**What to work on**
Reproduce every line of the data below word for word, and leave the pictures out of your answer.

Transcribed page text

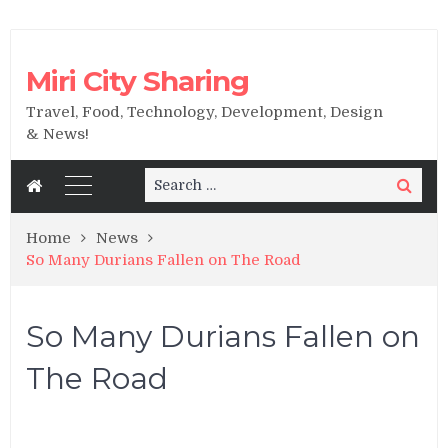
Miri City Sharing
Travel, Food, Technology, Development, Design
& News!
Search
Search
for:
Home
News
So Many Durians Fallen on The Road
So Many Durians Fallen on
The Road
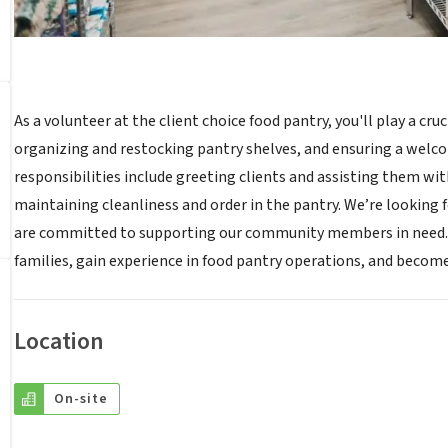
As a volunteer at the client choice food pantry, you'll play a cruc
organizing and restocking pantry shelves, and ensuring a welc
responsibilities include greeting clients and assisting them wi
maintaining cleanliness and order in the pantry. We’re looking for
are committed to supporting our community members in need. By
families, gain experience in food pantry operations, and become
Location
On-site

**Task answer**
Miri City Sharing
Travel, Food, Technology, Development, Design
& News!
Search
Search
for:
Home
News
So Many Durians Fallen on The Road
So Many Durians Fallen on
The Road
As a volunteer at the client choice food pantry, you'll play a cruc
organizing and restocking pantry shelves, and ensuring a welc
responsibilities include greeting clients and assisting them wi
maintaining cleanliness and order in the pantry. We’re looking for
are committed to supporting our community members in need. By
families, gain experience in food pantry operations, and become
Location
On-site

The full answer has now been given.